*** Block opens ***

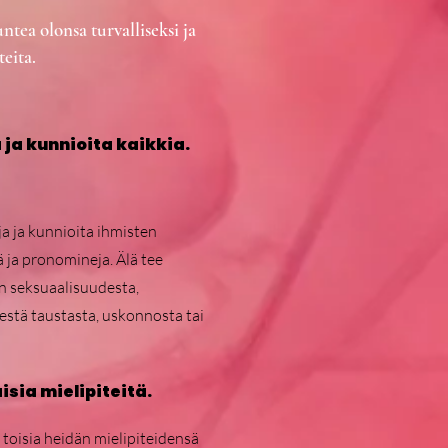
tea olonsa turvalliseksi ja
eita.
 ja kunnioita kaikkia.
a ja kunnioita ihmisten
ä ja pronomineja. Älä tee
n seksuaalisuudesta,
estä taustasta, uskonnosta tai
isia mielipiteitä.
i toisia heidän mielipiteidensä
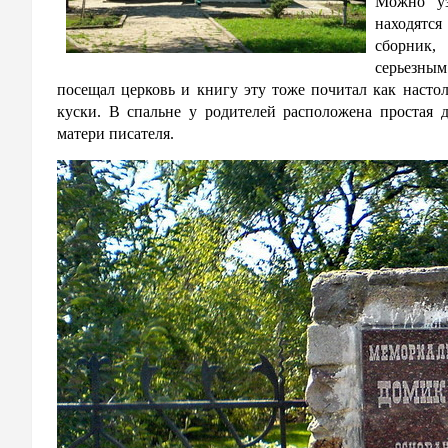
Можно уз
находятс
сборник,
серьезны
посещал церковь и книгу эту тоже почитал как насто
куски. В спальне у родителей расположена простая д
матери писателя.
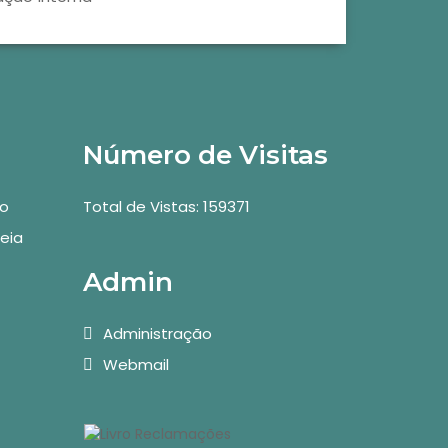
Número de Visitas
vo
Total de Vistas: 159371
eia
Admin
Administração
Webmail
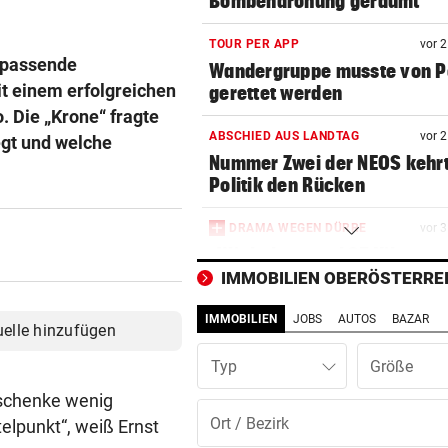
Bombendrohung geräumt
TOUR PER APP
vor 
s passende
Wandergruppe musste von Po
t einem erfolgreichen
gerettet werden
. Die „Krone“ fragte
ABSCHIED AUS LANDTAG
vor 
egt und welche
Nummer Zwei der NEOS kehr
Politik den Rücken
DRAMA WEGEN DÜRRE
vor 
„Wir haben rund 35 Kilogra
tote Fische entsorgt“
IMMOBILIEN OBERÖSTERRE
IMMOBILIEN
JOBS
AUTOS
BAZAR
DAS SAGT PARTEICHEF
vor 
uelle hinzufügen
Trotz Babler-Streit: „SPÖ wir
Typ
OÖ zulegen“
Geschenke wenig
FÜR SCHNÄPPCHENJÄGER
vor 
elpunkt“, weiß Ernst
Bald erste Versteigerung vo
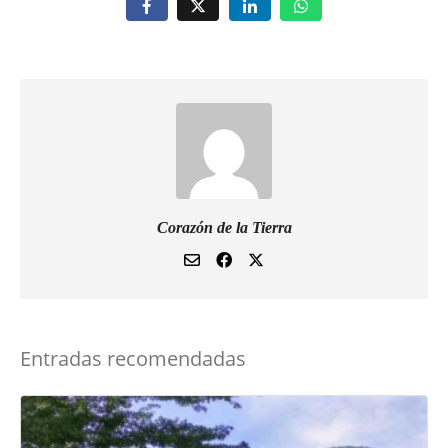
Corazón de la Tierra
Entradas recomendadas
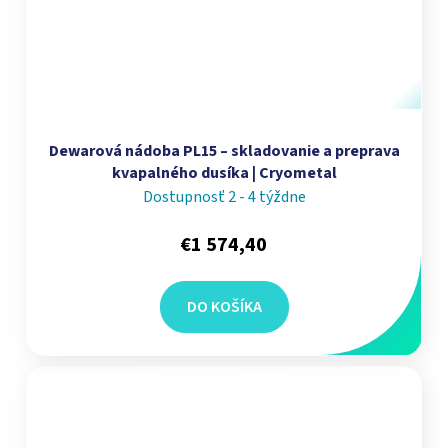
Dewarová nádoba PL15 – skladovanie a preprava
kvapalného dusíka | Cryometal
Dostupnosť 2 - 4 týždne
€1 574,40
DO KOŠÍKA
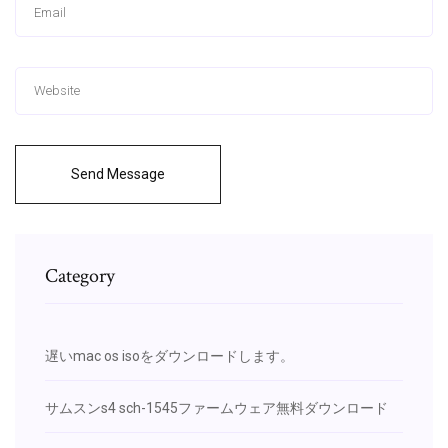
Send Message
Category
遅いmac os isoをダウンロードします。
サムスンs4 sch-1545ファームウェア無料ダウンロード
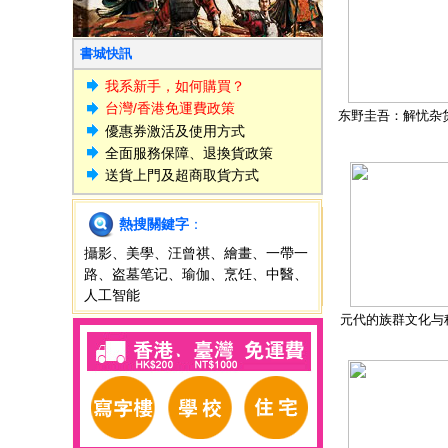
書城快訊
我系新手，如何購買？
台灣/香港免運費政策
东野圭吾：解忧杂
優惠券激活及使用方式
全面服務保障、退換貨政策
送貨上門及超商取貨方式
熱搜關鍵字
：
攝影
、
美學
、
汪曾祺
、
繪畫
、
一帶一
路
、
盗墓笔记
、
瑜伽
、
烹饪
、
中醫
、
人工智能
元代的族群文化与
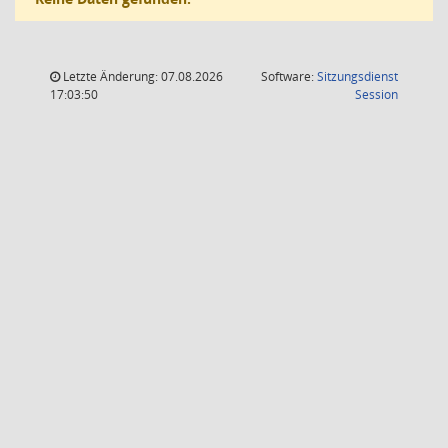
Letzte Änderung: 07.08.2026
Software:
Sitzungsdienst
(Wird in
17:03:50
Session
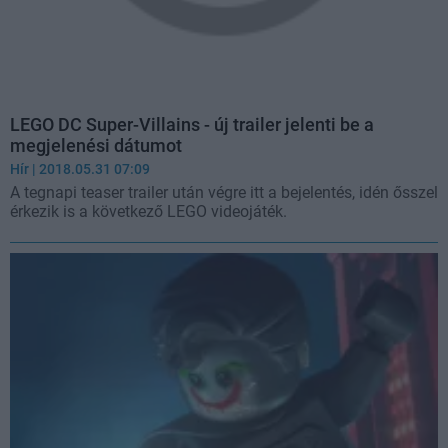
LEGO DC Super-Villains - új trailer jelenti be a
megjelenési dátumot
Hír
| 2018.05.31 07:09
A tegnapi teaser trailer után végre itt a bejelentés, idén ősszel
érkezik is a következő LEGO videojáték.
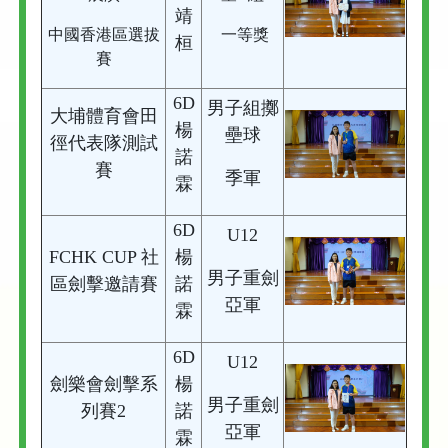
靖
中國香港區選拔
一等獎
桓
賽
6D
男子組擲
大埔體育會田
楊
壘球
徑代表隊測試
諾
賽
季軍
霖
6D
U12
FCHK CUP 社
楊
男子重劍
區劍擊邀請賽
諾
亞軍
霖
6D
U12
劍樂會劍擊系
楊
男子重劍
列賽2
諾
亞軍
霖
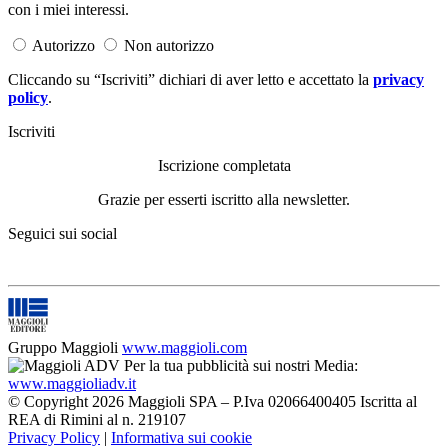
con i miei interessi.
Autorizzo
Non autorizzo
Cliccando su “Iscriviti” dichiari di aver letto e accettato la
privacy
policy
.
Iscriviti
Iscrizione completata
Grazie per esserti iscritto alla newsletter.
Seguici sui social
Gruppo Maggioli
www.maggioli.com
Per la tua pubblicità sui nostri Media:
www.maggioliadv.it
© Copyright 2026 Maggioli SPA – P.Iva 02066400405 Iscritta al
REA di Rimini al n. 219107
Privacy Policy
|
Informativa sui cookie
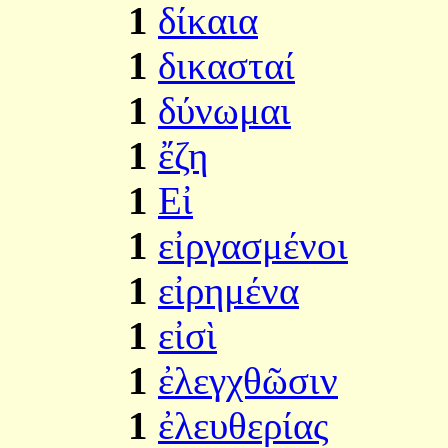
1
δίκαια
1
δικασταί
1
δύνωμαι
1
ἔζη
1
Εἰ
1
εἰργασμένοι
1
εἰρημένα
1
εἰσὶ
1
ἐλεγχθῶσιν
1
ἐλευθερίας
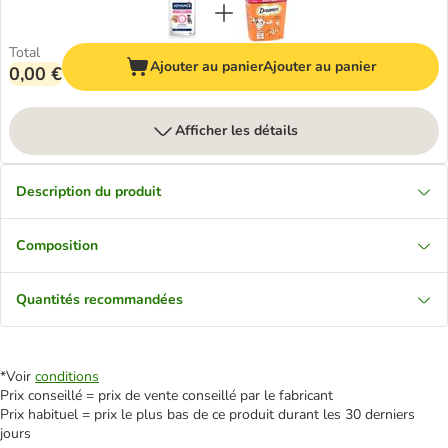
Total
Ajouter au panier
Ajouter au panier
0,00 €
Afficher les détails
Description du produit
Composition
Quantités recommandées
*Voir
conditions
Prix conseillé = prix de vente conseillé par le fabricant
Prix habituel = prix le plus bas de ce produit durant les 30 derniers
jours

*** Block closes ***

▸ Task to complete
Copy each line from the entries above that has the word "trailer" in it.

▸ Task answer
LEGO DC Super-Villains - új trailer jelenti be a
A tegnapi teaser trailer után végre itt a bejelentés, idén ősszel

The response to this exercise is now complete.